-- Start Passage --

# GBAtemp first impressions - Miyoo Mini



## _abysswalker_ (Dec 23, 2021)

Looks super nice for the money. Speakers sound dreadful though.


----------



## JuanBaNaNa (Dec 23, 2021)

That speaker is in pain.


----------



## eyeliner (Dec 23, 2021)

Why waste your time?
Get a used Vita. You'll get the same systems emulated, with native PSP and Vita.

Get. A. Vita.


----------



## XDel (Dec 23, 2021)

Yep, speakers need swapped out, and I need more emulation examples, but other than that, it almost looks good for the price... almost. I do like the fact that there are 4 trigger buttons, but alas, where's all the Playstation?

That said, I would like to see American factories producing goods like this as well... someone with no ties to the CCP what so ever.


----------



## The Real Jdbye (Dec 23, 2021)

It looks nice. I like the size of it, it's about as small as you'd really want to go with something like this, if you go any smaller it will just be painful to use. Shame the audio is so bad or it could be a nice little emulation device.



XDel said:


> Yep, speakers need swapped out, and I need more emulation examples, but other than that, it almost looks good for the price... almost. I do like the fact that there are 4 trigger buttons, but alas, where's all the Playstation?
> 
> That said, I would like to see American factories producing goods like this as well... someone with no ties to the CCP what so ever.


Maybe put a Switch speaker in there, they are decent quality and compact. Hopefully it's just a speaker issue and not an emulation or amp issue.


----------



## XDel (Dec 23, 2021)

The Real Jdbye said:


> It looks nice. I like the size of it, it's about as small as you'd really want to go with something like this, if you go any smaller it will just be painful to use. Shame the audio is so bad or it could be a nice little emulation device.

-- End Passage --

» Written instruction: Reproduce word for word the part of the Miyoo Mini thread starting with "# GBAtemp first" and going on through "JuanBaNaNa (Dec 23, 2021)".

-- Start Data section --

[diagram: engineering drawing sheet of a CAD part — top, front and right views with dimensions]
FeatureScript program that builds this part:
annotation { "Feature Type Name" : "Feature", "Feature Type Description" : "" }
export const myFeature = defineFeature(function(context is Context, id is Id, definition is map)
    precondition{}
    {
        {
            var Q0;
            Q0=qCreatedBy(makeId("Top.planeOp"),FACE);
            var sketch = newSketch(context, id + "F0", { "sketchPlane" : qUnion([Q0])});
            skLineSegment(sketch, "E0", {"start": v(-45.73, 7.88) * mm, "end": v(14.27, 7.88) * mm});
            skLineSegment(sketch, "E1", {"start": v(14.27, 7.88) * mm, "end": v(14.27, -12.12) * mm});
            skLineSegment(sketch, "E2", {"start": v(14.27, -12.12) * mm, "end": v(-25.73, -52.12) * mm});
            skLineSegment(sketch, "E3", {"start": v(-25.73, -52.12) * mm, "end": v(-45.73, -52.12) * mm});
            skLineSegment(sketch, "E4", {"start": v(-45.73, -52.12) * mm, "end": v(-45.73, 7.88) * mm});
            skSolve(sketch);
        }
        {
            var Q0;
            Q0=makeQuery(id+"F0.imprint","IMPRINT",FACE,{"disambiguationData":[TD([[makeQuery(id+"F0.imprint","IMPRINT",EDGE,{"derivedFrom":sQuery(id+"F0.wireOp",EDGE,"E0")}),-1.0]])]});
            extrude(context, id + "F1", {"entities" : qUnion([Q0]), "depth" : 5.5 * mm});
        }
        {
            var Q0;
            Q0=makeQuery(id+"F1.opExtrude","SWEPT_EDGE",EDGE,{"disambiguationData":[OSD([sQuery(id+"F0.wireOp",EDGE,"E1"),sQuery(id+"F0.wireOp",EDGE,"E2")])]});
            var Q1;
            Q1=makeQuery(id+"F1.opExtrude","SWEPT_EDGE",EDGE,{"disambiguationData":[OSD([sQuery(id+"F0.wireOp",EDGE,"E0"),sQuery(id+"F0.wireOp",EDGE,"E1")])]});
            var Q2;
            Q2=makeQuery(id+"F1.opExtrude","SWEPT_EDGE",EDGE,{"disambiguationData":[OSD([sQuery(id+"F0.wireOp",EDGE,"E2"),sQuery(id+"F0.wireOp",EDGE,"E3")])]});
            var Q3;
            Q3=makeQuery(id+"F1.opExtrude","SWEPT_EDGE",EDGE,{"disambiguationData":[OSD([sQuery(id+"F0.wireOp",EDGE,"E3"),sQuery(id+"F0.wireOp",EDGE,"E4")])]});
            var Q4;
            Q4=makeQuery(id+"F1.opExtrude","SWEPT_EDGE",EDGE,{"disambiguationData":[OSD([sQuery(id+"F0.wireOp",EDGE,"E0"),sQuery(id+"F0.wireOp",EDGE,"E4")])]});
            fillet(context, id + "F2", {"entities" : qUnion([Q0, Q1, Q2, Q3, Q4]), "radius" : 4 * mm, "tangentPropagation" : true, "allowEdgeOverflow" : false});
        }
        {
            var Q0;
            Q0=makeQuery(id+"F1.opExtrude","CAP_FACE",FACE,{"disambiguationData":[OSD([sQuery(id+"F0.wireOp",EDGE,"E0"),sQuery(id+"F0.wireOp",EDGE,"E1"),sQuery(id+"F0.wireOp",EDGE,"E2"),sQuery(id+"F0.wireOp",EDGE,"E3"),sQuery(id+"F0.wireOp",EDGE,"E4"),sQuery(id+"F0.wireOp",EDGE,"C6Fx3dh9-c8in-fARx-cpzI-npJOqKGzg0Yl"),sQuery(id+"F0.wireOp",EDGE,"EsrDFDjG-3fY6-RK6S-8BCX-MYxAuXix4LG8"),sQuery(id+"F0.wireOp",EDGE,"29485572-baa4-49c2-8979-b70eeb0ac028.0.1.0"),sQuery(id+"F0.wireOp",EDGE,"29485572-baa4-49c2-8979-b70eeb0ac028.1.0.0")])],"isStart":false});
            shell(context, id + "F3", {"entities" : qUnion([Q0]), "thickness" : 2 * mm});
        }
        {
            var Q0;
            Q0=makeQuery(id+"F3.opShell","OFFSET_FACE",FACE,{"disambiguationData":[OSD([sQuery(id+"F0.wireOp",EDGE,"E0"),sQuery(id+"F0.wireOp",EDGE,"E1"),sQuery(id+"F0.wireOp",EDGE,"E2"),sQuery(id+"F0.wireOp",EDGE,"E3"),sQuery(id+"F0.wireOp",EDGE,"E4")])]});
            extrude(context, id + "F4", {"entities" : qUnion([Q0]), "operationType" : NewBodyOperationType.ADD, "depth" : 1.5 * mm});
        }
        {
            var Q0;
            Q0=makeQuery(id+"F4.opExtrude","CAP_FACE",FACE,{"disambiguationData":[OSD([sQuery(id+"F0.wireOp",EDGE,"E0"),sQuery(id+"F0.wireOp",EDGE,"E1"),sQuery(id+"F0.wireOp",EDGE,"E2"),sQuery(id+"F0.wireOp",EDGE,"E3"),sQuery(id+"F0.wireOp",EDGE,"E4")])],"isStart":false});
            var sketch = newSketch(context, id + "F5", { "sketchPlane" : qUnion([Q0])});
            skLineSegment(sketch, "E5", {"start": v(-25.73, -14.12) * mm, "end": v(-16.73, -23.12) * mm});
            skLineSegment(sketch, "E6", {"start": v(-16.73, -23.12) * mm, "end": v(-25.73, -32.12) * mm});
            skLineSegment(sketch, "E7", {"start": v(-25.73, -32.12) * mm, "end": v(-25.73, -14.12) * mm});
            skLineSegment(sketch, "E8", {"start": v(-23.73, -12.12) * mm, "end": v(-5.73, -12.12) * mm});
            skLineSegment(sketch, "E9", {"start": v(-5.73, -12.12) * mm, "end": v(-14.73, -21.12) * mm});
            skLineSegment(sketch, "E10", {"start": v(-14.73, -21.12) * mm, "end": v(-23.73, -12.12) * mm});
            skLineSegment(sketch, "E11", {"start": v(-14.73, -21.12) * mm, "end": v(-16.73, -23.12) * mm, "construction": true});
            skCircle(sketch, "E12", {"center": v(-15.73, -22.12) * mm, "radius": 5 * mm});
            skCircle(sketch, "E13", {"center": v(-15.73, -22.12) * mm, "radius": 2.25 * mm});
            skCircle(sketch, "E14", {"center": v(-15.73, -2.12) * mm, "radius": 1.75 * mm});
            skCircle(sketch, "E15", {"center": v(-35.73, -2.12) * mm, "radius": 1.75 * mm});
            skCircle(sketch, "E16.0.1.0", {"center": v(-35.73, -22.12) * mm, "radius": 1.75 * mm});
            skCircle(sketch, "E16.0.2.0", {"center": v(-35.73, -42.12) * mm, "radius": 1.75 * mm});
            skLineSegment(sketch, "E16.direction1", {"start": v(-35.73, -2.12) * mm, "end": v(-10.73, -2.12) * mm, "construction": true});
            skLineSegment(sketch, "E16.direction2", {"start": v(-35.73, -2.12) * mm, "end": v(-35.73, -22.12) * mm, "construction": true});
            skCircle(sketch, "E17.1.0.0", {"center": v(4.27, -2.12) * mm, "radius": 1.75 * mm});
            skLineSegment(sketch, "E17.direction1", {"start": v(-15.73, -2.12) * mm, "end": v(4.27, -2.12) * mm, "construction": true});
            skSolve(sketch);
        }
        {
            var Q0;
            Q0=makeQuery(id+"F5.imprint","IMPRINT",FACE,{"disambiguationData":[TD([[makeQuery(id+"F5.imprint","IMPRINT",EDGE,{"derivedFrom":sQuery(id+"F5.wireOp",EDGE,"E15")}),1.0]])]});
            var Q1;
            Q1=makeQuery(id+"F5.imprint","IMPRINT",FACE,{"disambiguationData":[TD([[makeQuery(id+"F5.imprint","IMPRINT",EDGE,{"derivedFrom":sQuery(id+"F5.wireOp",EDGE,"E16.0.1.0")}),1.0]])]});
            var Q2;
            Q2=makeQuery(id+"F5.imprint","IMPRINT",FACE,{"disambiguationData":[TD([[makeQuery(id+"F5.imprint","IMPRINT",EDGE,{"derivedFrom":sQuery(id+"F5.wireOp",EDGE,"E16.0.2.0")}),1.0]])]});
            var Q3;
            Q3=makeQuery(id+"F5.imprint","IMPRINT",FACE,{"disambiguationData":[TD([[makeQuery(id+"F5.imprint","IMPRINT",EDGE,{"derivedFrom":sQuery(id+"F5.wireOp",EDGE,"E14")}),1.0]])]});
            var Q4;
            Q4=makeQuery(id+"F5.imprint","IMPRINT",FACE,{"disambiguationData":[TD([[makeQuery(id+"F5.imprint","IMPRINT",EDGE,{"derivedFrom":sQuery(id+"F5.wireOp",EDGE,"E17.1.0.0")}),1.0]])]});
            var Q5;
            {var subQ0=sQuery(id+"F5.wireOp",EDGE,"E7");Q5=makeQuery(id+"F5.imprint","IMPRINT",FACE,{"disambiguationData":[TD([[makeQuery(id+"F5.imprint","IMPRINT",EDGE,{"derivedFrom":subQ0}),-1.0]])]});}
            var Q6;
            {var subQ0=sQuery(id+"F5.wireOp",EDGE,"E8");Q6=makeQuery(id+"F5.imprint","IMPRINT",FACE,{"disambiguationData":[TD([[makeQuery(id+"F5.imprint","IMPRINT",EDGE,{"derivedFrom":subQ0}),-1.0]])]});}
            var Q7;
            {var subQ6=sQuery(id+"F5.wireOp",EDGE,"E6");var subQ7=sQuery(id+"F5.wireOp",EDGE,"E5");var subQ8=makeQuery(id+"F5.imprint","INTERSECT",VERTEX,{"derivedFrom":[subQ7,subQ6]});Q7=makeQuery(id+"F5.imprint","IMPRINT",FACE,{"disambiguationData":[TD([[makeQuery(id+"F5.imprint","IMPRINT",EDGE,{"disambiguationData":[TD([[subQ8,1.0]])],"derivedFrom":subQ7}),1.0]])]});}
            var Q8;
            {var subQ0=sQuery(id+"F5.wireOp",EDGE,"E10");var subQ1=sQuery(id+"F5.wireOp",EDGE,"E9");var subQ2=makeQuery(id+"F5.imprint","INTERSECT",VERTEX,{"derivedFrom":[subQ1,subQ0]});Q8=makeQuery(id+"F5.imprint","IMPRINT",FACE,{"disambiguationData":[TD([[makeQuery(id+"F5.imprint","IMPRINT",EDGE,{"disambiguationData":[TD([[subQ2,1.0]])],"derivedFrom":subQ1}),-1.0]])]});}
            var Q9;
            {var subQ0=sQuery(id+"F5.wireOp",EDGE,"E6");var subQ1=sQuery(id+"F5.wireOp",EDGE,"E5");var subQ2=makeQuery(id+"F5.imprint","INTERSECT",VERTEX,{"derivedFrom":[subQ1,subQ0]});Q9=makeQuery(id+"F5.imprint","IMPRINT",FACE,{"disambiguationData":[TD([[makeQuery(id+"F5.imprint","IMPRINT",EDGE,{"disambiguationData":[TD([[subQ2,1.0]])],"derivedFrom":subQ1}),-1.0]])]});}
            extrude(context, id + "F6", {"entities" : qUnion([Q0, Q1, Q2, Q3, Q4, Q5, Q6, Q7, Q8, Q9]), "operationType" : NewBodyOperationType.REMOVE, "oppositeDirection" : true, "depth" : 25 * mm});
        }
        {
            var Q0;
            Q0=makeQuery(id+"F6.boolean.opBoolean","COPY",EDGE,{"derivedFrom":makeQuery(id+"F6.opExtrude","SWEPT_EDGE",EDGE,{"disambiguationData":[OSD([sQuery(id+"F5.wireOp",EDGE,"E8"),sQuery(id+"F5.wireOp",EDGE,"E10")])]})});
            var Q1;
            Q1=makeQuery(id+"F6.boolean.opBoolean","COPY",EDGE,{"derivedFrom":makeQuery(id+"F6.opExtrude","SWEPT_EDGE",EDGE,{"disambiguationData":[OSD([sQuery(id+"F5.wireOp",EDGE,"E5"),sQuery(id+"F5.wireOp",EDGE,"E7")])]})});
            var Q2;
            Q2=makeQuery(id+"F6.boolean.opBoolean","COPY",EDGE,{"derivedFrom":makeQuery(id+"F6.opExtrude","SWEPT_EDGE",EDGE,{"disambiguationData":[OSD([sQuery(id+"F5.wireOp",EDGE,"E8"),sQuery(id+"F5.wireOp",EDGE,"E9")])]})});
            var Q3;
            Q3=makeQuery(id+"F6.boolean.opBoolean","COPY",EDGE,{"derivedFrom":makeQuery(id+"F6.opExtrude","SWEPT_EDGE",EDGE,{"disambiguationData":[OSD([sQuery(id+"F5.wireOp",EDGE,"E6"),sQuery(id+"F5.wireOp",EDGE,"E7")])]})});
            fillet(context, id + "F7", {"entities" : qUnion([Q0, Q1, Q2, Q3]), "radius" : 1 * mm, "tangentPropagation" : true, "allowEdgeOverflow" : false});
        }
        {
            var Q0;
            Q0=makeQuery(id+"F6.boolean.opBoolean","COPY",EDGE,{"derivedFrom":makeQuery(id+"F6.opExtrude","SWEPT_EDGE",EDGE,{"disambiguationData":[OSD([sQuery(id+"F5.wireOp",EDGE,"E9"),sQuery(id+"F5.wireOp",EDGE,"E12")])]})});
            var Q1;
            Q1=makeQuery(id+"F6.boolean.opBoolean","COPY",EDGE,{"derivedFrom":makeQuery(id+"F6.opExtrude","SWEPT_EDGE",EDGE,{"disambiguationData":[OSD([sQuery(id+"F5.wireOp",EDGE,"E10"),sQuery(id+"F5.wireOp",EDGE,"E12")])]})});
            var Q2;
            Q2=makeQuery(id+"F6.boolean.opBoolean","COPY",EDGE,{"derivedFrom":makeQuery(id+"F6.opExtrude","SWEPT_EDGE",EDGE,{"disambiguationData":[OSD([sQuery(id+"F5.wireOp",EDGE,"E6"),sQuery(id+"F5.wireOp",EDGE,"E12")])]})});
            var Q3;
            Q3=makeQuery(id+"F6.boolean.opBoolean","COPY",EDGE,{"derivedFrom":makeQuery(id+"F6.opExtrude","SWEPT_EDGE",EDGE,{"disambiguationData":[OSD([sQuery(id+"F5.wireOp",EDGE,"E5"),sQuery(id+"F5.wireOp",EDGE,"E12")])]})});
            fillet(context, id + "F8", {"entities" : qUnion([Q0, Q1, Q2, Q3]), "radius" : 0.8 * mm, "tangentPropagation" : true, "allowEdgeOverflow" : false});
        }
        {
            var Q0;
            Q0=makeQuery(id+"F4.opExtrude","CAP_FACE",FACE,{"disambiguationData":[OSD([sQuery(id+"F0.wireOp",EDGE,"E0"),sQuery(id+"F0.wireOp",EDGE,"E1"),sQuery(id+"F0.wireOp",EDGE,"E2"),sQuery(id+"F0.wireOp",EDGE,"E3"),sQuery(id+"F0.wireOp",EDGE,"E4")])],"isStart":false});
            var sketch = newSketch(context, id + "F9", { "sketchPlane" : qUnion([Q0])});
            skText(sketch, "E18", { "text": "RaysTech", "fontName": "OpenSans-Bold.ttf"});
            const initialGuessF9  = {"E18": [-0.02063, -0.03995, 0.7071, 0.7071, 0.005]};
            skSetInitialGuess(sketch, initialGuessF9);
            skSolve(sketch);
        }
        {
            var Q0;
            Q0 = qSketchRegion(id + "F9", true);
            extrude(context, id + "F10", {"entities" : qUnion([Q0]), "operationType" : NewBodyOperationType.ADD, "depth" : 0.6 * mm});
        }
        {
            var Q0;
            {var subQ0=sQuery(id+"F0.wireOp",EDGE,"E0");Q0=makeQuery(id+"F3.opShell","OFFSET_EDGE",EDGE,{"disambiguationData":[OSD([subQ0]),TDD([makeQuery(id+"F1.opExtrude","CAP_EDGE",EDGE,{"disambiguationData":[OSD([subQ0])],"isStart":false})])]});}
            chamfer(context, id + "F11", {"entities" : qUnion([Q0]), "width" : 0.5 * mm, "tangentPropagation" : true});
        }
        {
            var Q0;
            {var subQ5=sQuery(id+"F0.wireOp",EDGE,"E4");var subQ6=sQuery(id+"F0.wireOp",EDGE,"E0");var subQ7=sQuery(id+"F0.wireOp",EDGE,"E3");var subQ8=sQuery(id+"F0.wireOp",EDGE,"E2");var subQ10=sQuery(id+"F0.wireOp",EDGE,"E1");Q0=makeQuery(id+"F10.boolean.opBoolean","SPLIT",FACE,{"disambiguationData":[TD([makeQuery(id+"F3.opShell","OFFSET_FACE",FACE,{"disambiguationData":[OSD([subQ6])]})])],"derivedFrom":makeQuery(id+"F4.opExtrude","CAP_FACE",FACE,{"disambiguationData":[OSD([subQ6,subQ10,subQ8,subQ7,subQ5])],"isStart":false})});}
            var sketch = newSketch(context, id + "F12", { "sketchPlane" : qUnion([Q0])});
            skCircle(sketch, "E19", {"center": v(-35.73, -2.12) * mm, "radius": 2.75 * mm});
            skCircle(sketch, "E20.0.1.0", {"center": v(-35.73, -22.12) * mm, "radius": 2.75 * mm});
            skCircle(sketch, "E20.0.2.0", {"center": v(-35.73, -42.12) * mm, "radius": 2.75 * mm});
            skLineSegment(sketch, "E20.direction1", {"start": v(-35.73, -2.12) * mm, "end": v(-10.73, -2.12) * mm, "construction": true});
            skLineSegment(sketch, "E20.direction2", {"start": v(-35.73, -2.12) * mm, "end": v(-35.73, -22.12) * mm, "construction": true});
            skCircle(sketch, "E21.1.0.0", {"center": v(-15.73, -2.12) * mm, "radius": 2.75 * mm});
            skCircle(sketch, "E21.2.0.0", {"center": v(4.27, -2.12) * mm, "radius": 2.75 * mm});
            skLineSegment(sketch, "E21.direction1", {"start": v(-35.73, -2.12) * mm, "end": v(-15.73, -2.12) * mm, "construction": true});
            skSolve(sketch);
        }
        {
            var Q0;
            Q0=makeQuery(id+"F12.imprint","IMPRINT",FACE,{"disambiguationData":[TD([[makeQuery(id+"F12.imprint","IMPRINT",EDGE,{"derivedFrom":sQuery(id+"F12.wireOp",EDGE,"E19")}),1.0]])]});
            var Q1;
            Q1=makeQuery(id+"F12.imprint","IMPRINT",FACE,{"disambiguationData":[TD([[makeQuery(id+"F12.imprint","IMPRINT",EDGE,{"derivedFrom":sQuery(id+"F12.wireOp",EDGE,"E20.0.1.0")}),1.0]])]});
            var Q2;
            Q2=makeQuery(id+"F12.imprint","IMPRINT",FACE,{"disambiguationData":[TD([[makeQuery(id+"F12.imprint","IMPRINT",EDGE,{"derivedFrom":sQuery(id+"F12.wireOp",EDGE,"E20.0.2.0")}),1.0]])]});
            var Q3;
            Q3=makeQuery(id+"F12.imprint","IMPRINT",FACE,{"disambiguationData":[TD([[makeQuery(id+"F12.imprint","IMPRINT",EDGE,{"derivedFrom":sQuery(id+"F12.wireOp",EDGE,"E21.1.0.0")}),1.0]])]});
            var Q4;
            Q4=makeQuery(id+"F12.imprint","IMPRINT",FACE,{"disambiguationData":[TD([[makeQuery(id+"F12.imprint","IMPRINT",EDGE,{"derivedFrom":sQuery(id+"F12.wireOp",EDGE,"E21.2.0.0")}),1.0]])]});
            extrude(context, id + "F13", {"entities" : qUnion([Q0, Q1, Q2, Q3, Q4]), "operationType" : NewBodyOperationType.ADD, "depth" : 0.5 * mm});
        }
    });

-- End Data section --

» Answer in full:
# GBAtemp first impressions - Miyoo Mini



## _abysswalker_ (Dec 23, 2021)

Looks super nice for the money. Speakers sound dreadful though.


----------



## JuanBaNaNa (Dec 23, 2021)